I recently used the recovery disk for my Desktop and now I have no internet drivers... Can anyone help me figure out how to fix this? Is there a way for me to download them using another comuter on to a CD or Flash Drive?

I have a gateway GT5014


----------



## del schisler (Aug 22, 2010)

Lynsey said:


> I recently used the recovery disk for my Desktop and now I have no internet drivers... Can anyone help me figure out how to fix this?
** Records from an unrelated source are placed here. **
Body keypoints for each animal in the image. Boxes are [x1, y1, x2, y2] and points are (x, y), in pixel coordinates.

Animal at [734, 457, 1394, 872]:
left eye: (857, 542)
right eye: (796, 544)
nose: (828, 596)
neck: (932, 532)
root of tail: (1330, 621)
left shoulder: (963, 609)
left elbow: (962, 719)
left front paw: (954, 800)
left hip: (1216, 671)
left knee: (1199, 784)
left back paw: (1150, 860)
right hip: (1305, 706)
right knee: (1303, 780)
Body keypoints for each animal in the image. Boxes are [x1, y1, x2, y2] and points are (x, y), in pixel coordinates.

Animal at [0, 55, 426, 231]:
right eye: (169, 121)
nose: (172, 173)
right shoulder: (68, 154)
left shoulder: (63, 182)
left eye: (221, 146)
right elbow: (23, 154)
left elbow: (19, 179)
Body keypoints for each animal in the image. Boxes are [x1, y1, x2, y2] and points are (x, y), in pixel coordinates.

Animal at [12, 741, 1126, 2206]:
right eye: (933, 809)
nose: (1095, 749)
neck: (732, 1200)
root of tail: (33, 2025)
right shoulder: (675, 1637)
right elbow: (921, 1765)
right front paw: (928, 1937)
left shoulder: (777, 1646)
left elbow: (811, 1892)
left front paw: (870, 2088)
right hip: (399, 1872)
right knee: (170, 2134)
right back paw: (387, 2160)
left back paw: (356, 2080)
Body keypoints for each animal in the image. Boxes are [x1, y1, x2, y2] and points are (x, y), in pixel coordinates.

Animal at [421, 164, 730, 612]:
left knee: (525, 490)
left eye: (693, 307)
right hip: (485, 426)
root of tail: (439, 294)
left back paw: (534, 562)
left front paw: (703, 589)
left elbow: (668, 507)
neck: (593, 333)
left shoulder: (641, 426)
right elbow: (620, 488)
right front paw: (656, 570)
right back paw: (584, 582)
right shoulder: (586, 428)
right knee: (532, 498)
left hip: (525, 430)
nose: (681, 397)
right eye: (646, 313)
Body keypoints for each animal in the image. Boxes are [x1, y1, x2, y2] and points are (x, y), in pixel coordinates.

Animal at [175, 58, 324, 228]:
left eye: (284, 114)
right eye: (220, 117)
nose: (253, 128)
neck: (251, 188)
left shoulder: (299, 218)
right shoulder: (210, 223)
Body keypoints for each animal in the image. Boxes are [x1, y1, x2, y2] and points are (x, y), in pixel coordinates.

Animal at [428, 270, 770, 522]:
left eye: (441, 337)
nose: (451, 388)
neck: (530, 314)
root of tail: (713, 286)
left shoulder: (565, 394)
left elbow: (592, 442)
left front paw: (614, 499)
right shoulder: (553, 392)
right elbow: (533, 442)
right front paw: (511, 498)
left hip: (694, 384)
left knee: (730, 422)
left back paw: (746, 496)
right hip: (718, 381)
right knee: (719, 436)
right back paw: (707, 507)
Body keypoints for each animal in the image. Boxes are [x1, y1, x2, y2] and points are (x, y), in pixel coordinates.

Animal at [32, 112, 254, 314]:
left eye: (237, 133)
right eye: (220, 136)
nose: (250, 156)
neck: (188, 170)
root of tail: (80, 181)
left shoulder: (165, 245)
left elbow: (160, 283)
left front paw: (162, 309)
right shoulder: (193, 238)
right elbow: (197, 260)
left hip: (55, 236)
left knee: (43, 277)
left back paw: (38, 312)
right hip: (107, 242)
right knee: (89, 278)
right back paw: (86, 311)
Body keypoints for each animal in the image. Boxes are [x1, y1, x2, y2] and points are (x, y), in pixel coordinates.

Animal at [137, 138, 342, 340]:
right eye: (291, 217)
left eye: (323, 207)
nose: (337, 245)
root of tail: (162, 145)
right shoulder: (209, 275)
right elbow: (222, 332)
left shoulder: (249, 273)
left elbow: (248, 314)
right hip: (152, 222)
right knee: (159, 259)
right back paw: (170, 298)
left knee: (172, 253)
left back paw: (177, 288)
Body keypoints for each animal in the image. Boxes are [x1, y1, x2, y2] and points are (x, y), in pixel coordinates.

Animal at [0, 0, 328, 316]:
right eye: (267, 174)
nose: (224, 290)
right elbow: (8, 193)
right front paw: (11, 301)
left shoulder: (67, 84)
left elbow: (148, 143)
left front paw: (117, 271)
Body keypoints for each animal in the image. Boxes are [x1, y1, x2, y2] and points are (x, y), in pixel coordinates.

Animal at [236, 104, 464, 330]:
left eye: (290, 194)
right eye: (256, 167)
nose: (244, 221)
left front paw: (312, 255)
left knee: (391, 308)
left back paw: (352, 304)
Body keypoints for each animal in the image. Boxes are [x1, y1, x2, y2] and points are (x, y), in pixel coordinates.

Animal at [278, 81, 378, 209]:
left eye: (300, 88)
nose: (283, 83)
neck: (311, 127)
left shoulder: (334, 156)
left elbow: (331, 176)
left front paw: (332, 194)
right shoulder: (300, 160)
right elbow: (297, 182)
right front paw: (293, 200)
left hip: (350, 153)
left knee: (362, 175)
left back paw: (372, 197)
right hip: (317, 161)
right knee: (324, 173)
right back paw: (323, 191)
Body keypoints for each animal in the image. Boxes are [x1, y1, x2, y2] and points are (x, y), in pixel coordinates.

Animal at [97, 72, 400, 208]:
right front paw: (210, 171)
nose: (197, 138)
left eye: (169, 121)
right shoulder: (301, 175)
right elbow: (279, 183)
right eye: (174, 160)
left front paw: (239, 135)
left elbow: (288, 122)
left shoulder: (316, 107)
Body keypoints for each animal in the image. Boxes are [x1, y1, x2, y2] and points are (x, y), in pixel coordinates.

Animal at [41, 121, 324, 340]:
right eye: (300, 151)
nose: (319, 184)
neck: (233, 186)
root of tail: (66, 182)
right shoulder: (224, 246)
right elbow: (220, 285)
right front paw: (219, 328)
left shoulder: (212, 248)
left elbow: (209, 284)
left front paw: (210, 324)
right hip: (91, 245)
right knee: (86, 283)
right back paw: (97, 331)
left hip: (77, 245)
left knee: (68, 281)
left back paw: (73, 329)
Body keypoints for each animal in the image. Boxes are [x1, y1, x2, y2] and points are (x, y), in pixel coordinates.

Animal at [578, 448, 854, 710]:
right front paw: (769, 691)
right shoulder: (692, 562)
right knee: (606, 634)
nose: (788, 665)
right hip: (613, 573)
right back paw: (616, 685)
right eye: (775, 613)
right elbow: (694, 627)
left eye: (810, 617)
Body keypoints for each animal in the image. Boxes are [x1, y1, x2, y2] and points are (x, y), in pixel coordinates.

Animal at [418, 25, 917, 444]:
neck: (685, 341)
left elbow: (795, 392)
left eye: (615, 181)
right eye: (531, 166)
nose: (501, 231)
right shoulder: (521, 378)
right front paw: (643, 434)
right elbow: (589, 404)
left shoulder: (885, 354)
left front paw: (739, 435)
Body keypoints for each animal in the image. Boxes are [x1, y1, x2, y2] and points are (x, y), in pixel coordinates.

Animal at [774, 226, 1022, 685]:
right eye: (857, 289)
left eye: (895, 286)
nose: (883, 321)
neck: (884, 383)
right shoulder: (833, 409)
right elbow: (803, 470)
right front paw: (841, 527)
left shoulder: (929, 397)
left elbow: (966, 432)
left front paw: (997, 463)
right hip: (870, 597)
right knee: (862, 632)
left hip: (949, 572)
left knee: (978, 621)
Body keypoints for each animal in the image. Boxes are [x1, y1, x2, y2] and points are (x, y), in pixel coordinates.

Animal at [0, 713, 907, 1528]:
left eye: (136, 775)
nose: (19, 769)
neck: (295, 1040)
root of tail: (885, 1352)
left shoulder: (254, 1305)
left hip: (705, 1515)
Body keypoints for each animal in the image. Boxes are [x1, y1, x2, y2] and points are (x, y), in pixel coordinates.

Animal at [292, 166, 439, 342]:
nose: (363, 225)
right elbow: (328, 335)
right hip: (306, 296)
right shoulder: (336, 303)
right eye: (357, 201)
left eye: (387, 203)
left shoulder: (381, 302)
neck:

Is there a way for me to download them using another comuter on to a CD or Flash Drive?
> 
> I have a gateway GT5014


cant go thro IE 8 ?? to log in a little more info would be help full.


----------



## rossfingal (Mar 20, 2011)

Why did you have use "Recovery"?
What operating system - "XP"?

rossfingal


----------



## diyorpay (Sep 21, 2010)

Usually the manufacturer's site will have a support section and patches and drivers are available for download after you specify which model you have.


----------



## Ironlight (Apr 13, 2011)

Sounds like what you are missing is the NETWORK drivers for that machine. Was it connected to the internet using wireless, or an ethernet cable to your router/modem? Either way, you should be able to download them onto a flash drive and copy them to the Gateway.

To find out exactly what's missing, right-click on My Computer and select properties, then choose Hardware Manager, and expand the section with Network devices. That will tell you exactly what network hardware your machine has so you know what drivers you need. You may need to go direct to the device manufacturer's website to get the drivers as I have noticed that many big computer sellers, like Sony and Gateway, don't offer all of the required drivers for their machines in their support downloads section of their website.


----------